Если повернуть направо, то буквально через несколько мгновений я оказалась бы перед домом Сары Грин. А если налево и потом добраться до Чейн-Бридж-роуд, то там возникнет необходимость нового выбора: направо больница, налево центр города. Мой мозг мучительно взвешивал все «за» и «против».
Сары Грин может дома и не оказаться. И даже если я подъеду к самому дому, то все равно не пойму, где она: свой автомобиль Сара с поистине редким педантизмом загоняет в гараж. Но если Сара дома, то никаких проблем у меня не возникнет. Если же нет, то я просто зря потрачу время, которого у меня практически не осталось.
Потому что я не знаю, где сейчас Малколм.
Возможно, я буду отсутствовать час, а может, и всего десять минут. Возможно, я поставлю машину чуть дальше по улице.

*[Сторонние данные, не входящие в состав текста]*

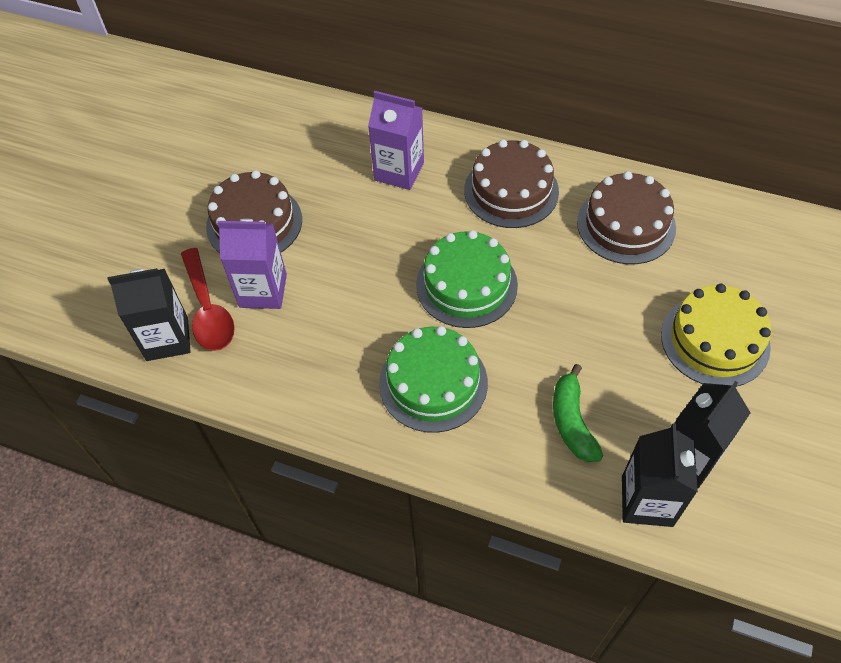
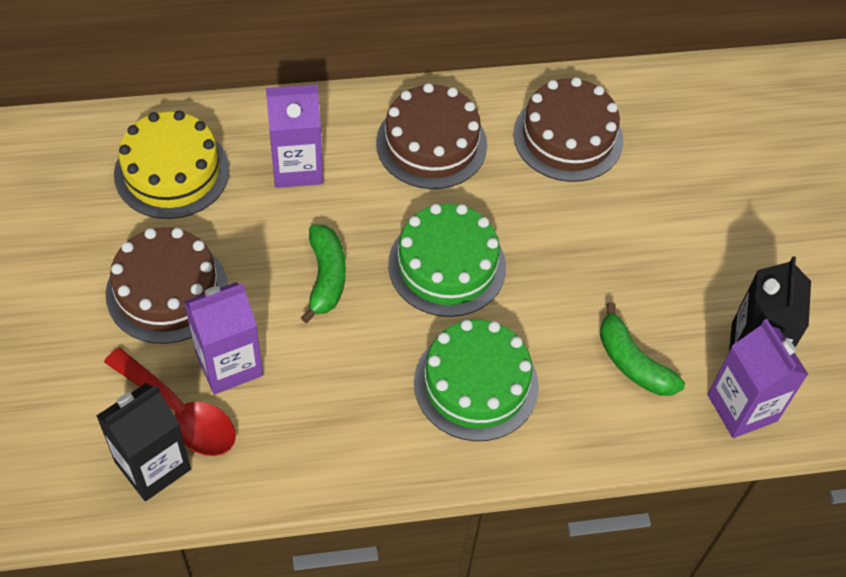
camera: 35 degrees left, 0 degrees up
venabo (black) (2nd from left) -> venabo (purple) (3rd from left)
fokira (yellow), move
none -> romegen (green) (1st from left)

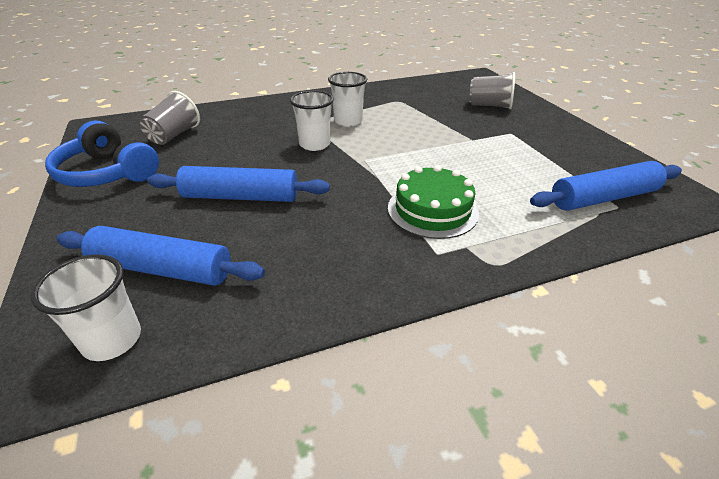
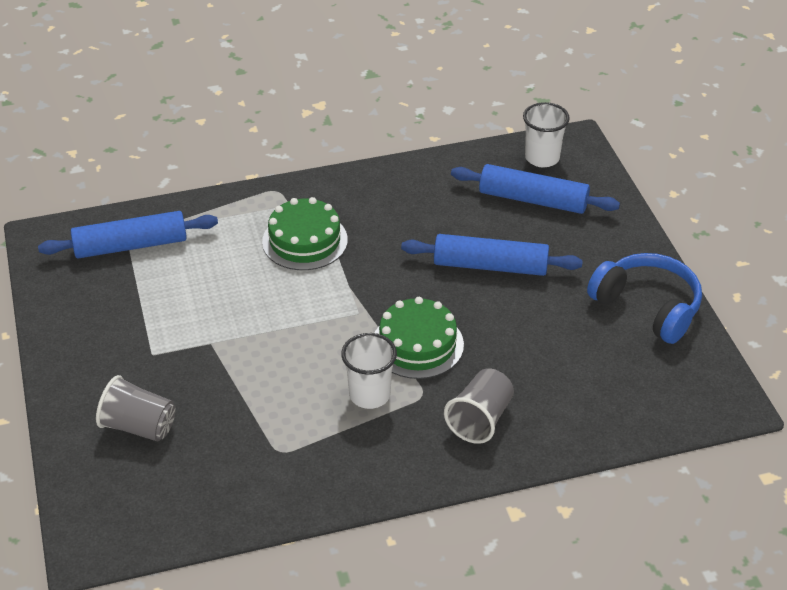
camera: 175 degrees left, 5 degrees up
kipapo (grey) (1st from left in the first image) -> kipapo (grey) (2nd from left), move
kipapo (white) (2nd from left) -> fokira (green) (2nd from left)

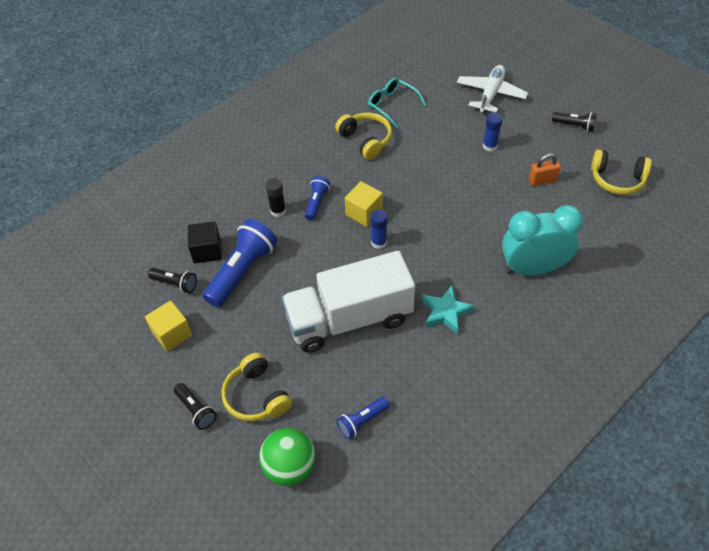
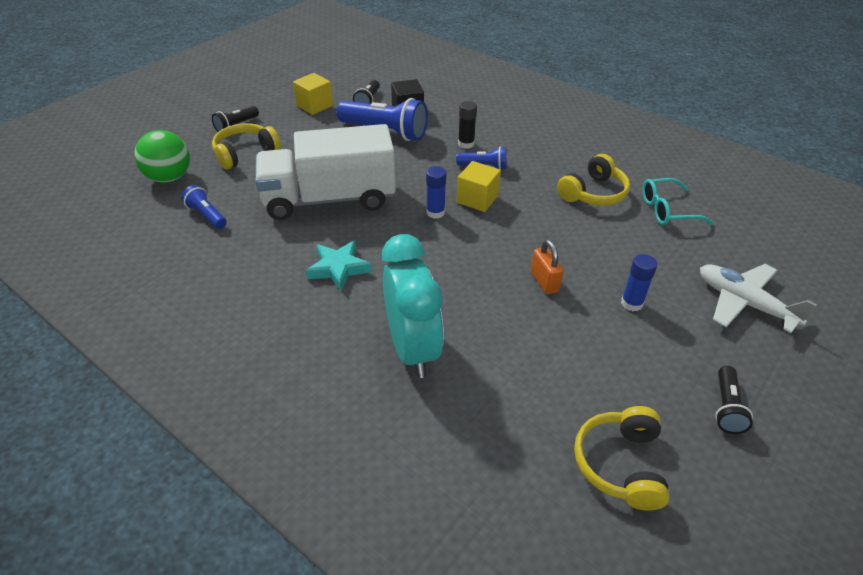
camera: 80 degrees right, 10 degrees down
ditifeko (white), 75 degrees counterclockwise
sobenel (turquoise), 135 degrees counterclockwise
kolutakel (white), 150 degrees counterclockwise
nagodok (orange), move

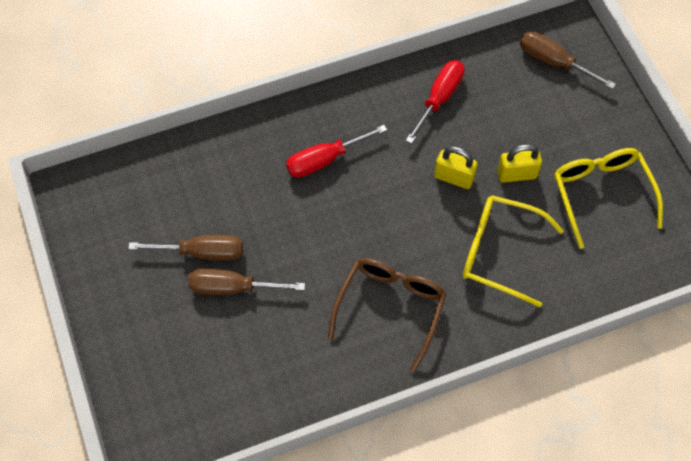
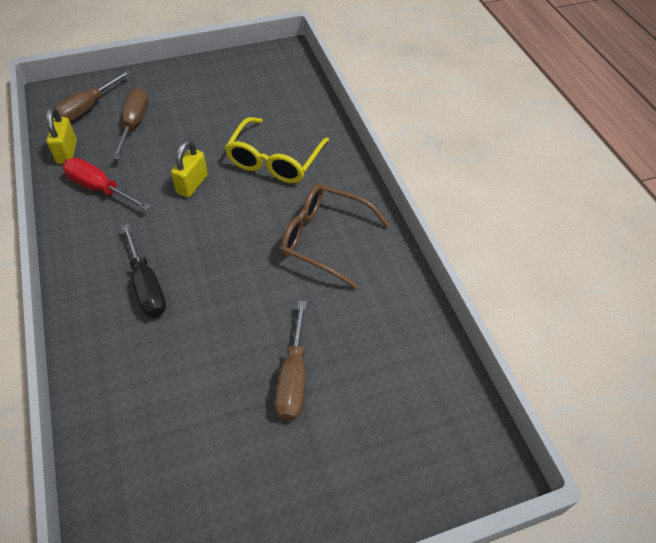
camera: 90 degrees left, 10 degrees down
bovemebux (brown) (1st from left in the first image) -> bovemebux (brown) (2nd from left), move
bovemebux (red) (1st from left) -> bovemebux (black)
nagodok (yellow) (2nd from left in the first image) -> nagodok (yellow) (1st from left), move
sobenel (yellow) (2nd from left) -> none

Мне нужно кое-что сделать и получить кое-какие документы. Но я все время буду поблизости. На тот случай, если вдруг тебе понадоблюсь.
В общем, я решила свернуть налево, к Чейн-Бридж-роуд, и там заново начать процесс выбора. Направо — больница, а значит, необходимые антибиотики, болеутоляющее, постель, сон. Налево — деловой центр, газеты, скандал, дочь.
Я мучительно пыталась принять решение, но никак не могла понять, чего же я хочу больше.
Компьютер с легкостью подсчитал бы все плюсы и минусы, а также последствия того или иного решения и сделал бы это столь же хладнокровно, как целая армия компьютеров регулярно подсчитывает показатели Q-теста у всех детей, в том числе и у обеих моих дочерей, учитывая при этом как вес при рождении, так и общий доход их родителей. Компьютер выдал бы серию нулей и единиц, а потом выплюнул бы из своих недр некое новое число, некий коэффициент. И этот произведенный им продукт стал бы уже величиной постоянной.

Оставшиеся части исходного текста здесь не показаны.